This is a question which has bounced around my head over the past few years. At the same time, I am answering Riemann hypothesis for zeta function of algebraic curves over fields of infinite characteristic. with another question.

Let $E$ be an elliptic curve over $Q$. Let $u$ be an nonprincipal ultrafilter on the set of prime numbers.

For each prime $p$ (at which $E$ has good reduction, let's say), let $\pm \theta_p$ be the elliptic curve angle at $p$. In other words, $a_p = 2 \sqrt{p} \cdot \cos(\theta_p)$. Then, by the compactness of the interval $[-1,1]$, there is a nonstandard elliptic curve angle $\theta_u$ naturally associated to the set $(\theta_p)$ and $u$.

I've been wondering if there's any other way to produce these nonstandard angles.
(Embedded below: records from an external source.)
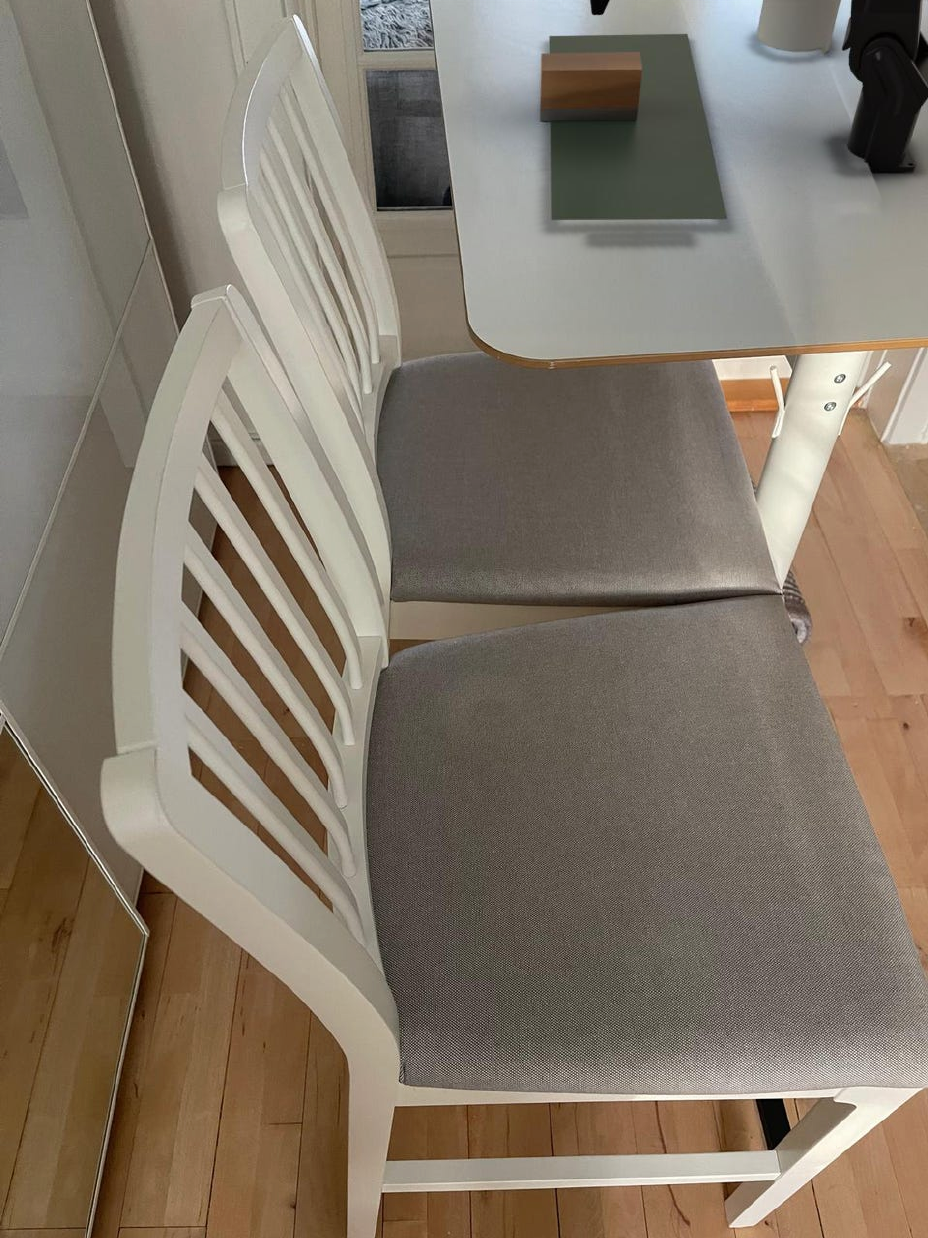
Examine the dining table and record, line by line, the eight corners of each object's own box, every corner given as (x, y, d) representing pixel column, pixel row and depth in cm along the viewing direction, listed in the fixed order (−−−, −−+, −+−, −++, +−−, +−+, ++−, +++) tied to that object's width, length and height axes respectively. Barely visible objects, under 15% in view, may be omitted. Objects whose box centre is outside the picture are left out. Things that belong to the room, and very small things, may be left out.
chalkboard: (725, 228, 90) (727, 218, 89) (550, 229, 91) (551, 219, 90) (686, 42, 115) (687, 33, 114) (549, 44, 116) (549, 35, 115)
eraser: (636, 120, 102) (642, 69, 98) (540, 121, 102) (541, 70, 98) (634, 102, 104) (639, 51, 100) (540, 103, 105) (541, 53, 101)
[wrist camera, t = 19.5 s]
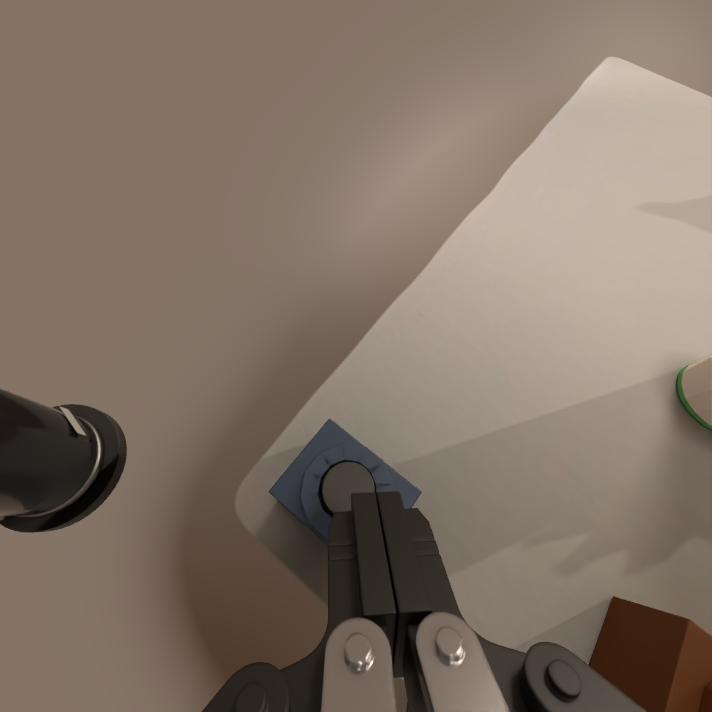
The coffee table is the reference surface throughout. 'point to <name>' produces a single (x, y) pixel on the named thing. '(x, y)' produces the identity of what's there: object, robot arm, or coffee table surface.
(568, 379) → the coffee table surface
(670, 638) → the brown block with collar
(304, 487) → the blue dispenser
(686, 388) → the cup
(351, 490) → the dark grey round cap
For example, let $\sigma$ be a "generic" field automorphism of the complex numbers $C$, in the sense that $(C,\sigma)$ is a model of ACFA. Can one produce an elliptic curve angle $\theta$ directly from the data $(E, C, \sigma)$?

What's so difficult here is that, in the transfer from characteristic $p$ to characteristic $0$, it is so difficult to figure out how to handle things like $\sqrt{p}$. The only hope, that I can see, would be to think of $a_p$ as a $p$-adic number (use $p$-adic cohomology), and then transfer the result to a Laurent series field (so $a_u$ might belong to $C((\varpi))$ and $a_u / \sqrt{\varpi}$ would be well-behaved). But this is all "pie in the sky" for now.

Any ideas? Anyone thought about RH in models of ACFA?